Interventions include improvements to school infrastructure and remedial lessons that address foundational skill gaps, developed with education experts and government partners. Communities lead implementation, strengthening local ownership and ensuring that improvements are sustained over time.
In Côte d’Ivoire
Côte d’Ivoire produces nearly half of the world’s cocoa, yet many farming communities face persistent poverty and limited access to quality education. While primary school enrollment is high—estimated at over 95%—attendance and learning outcomes remain uneven. Many students fall behind in foundational literacy and numeracy, and economic pressures continue to contribute to child labor in cocoa-growing areas.
In partnership with communities and the Ministry of Education, Enveritas supports targeted interventions to improve both learning and school conditions. Remedial lessons help students catch up on core skills, while investments in school infrastructure create more supportive learning environments. Together, these efforts help improve attendance and enable students to build the foundational skills needed to progress through the education system. Thus far, the lessons have helped participating students gain the equivalent of 10 months of additional learning.

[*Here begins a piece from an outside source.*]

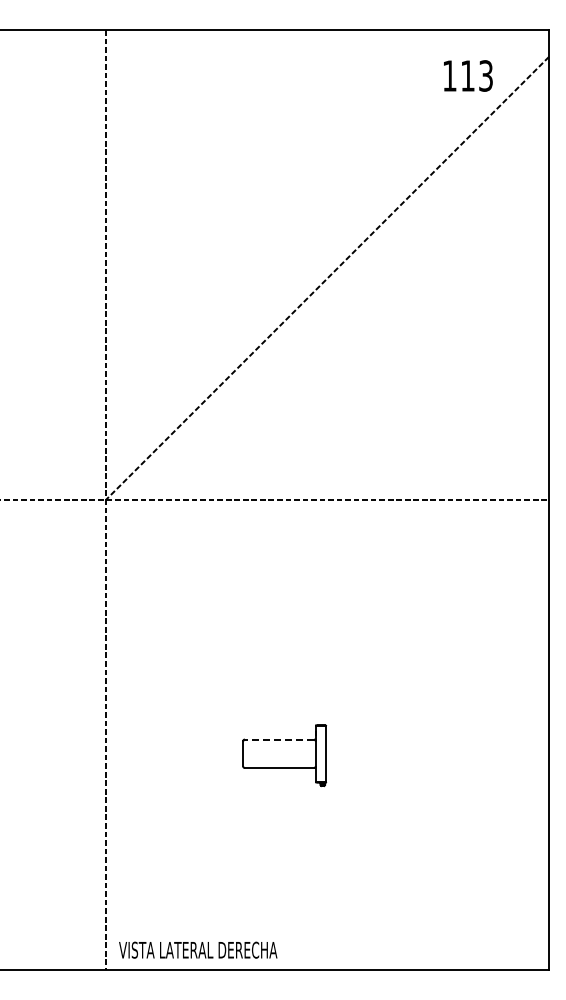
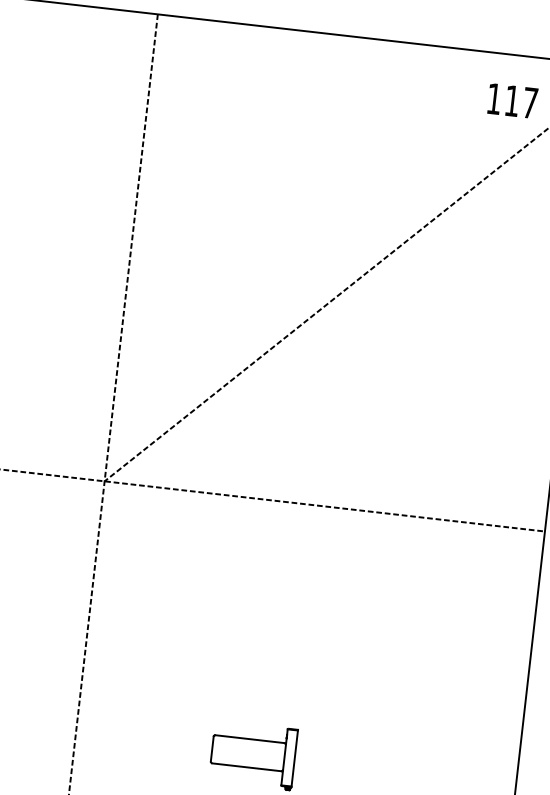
text: (485, 75) -> (529, 102), 113 -> 117
line: (279, 739) -> (250, 738), dashed -> solid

Poor school conditions extend beyond the classroom. In many cocoa-growing communities, households rely on unprotected surface water or shared boreholes that are frequently overused and prone to breakdown. Enveritas testing across 88 school water sources in Côte d'Ivoire found that two thirds were contaminated, contributing to the diarrheal disease that keeps children out of class. MadiDrops, ceramic tablets that purify drinking water at the point of use, offer a practical solution where infrastructure falls short. We have distributed MadiDrops to over 42 schools with contaminated water sources, providing 10,000 students with clean water.
In Honduras
In Honduras’ coffee-growing regions, similar challenges limit access to education. Over 40% of coffee farmers live below the poverty line, and more than half of farms are at risk of child labor. Learning outcomes remain low, with over 70% of children in Lempira unable to read a simple text by age 10. Drawing directly from our Côte d'Ivoire model, Enveritas is piloting an intervention in Honduras that combines learning environment improvements and targeted remedial instruction, with a target increase in learning outcomes of 20%.